The Third Outlaw appears only twice in Two Gentlemen, but he is the voice that articulates the play’s most surprising moral claim: that outlaws and exiles can possess nobility. When Valentine and Speed stumble into the outlaws’ territory, it is the Third Outlaw who speaks longest, inviting Valentine to become their captain with a directness that borders on reverence. He recognizes in Valentine something the outlaw band lacks—education, eloquence, the bearing of a gentleman—and he offers leadership not as a prize to be taken but as a service to be rendered. “What say’st thou? wilt thou be of our consort? Say ay, and be the captain of us all: We’ll do thee homage and be ruled by thee, Love thee as our commander and our king.”
This speech tells us that the Third Outlaw has already internalized a moral code despite his circumstances. He and his companions are bandits, yes, but they have standards. They are not murderers or rapists. They are men driven to the forest by what they consider unjust banishment—one for attempting to elope with an heiress, one for killing in anger. The Third Outlaw speaks as if exile itself confers a kind of kinship, as if shame and loss have made them capable of recognizing worth in another. When they later capture Silvia, the First Outlaw reassures her: “Fear not; he bears an honourable mind, And will not use a woman lawlessly.” The outlaws keep their word. They are, in the play’s strange logic, more honorable than the men in the Duke’s court.
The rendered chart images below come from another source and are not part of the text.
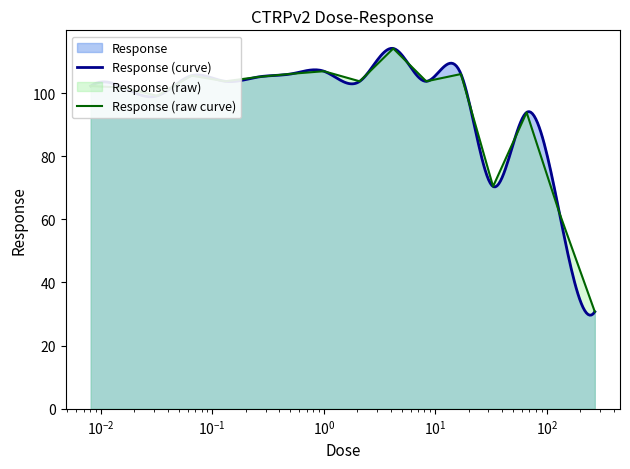

The value at 33.0 is 110.5. True or false?

False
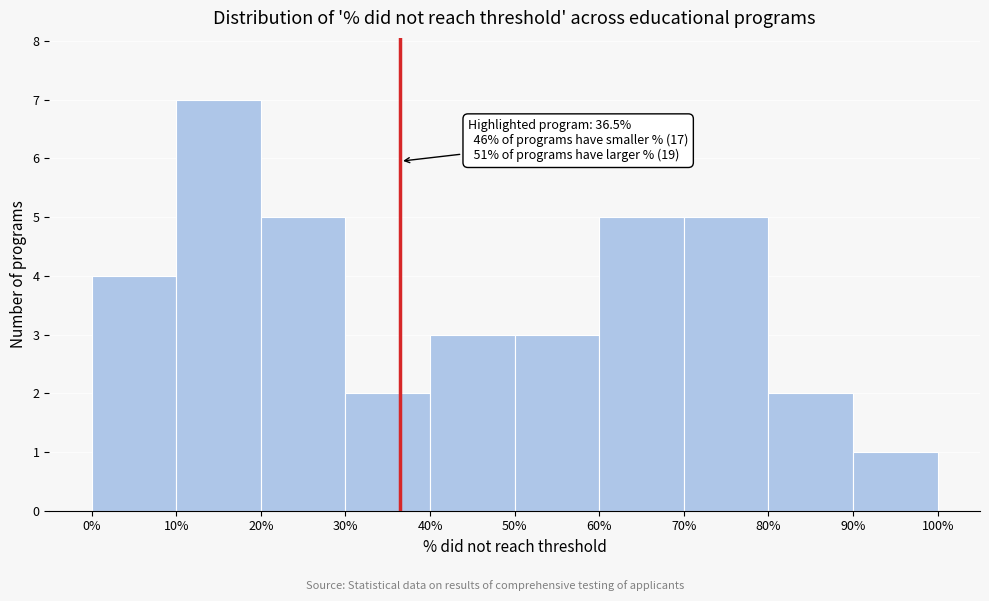

Over which range of the x-axis is the bar tallest?

10% to 20%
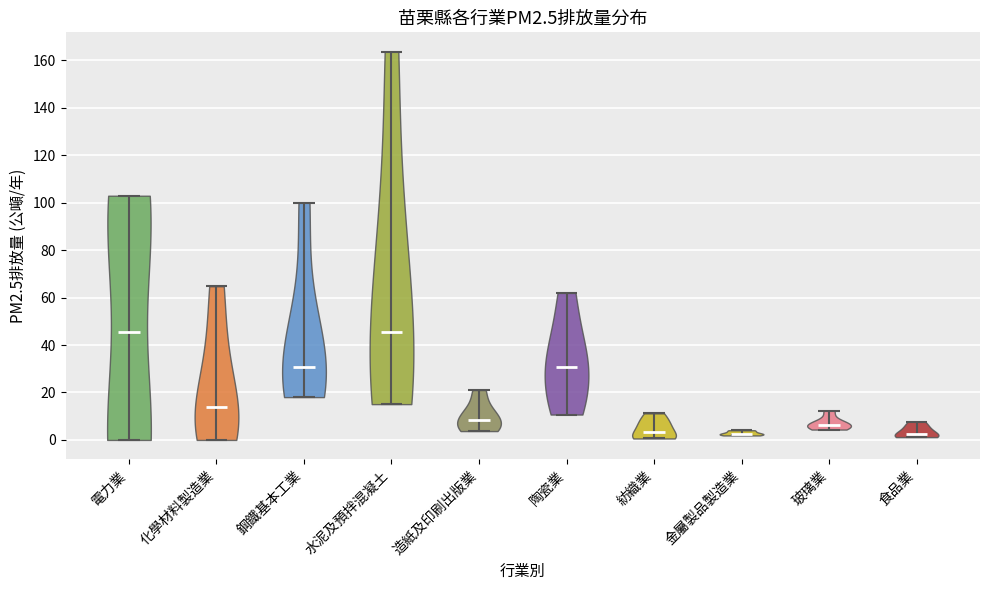

Reading left to right, read every violin against the y-axis: where its median line is, and the lowest and highest points it reaches. The values are not printed on the chart, so give them approximately, as read against the axis.

電力業: median line 46, lowest point 0, highest point 102
化學材料製造業: median line 14, lowest point 0, highest point 64
鋼鐵基本工業: median line 30, lowest point 18, highest point 100
水泥及預拌混凝土: median line 46, lowest point 16, highest point 164
造紙及印刷出版業: median line 8, lowest point 4, highest point 22
陶瓷業: median line 30, lowest point 10, highest point 62
紡織業: median line 4, lowest point 0, highest point 12
金屬製品製造業: median line 2, lowest point 2, highest point 4
玻璃業: median line 6, lowest point 4, highest point 12
食品業: median line 2, lowest point 2, highest point 8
The Third Outlaw’s brief appearances anchor the forest world—that liminal space where the normal rules of rank and law dissolve and character is revealed. He speaks little, but what he says matters: his offer of captaincy to Valentine is the play’s quietest assertion that goodness is not the property of courts or courts, but of individual hearts. In a play obsessed with constancy and betrayal, the outlaws remain steadfast in their code.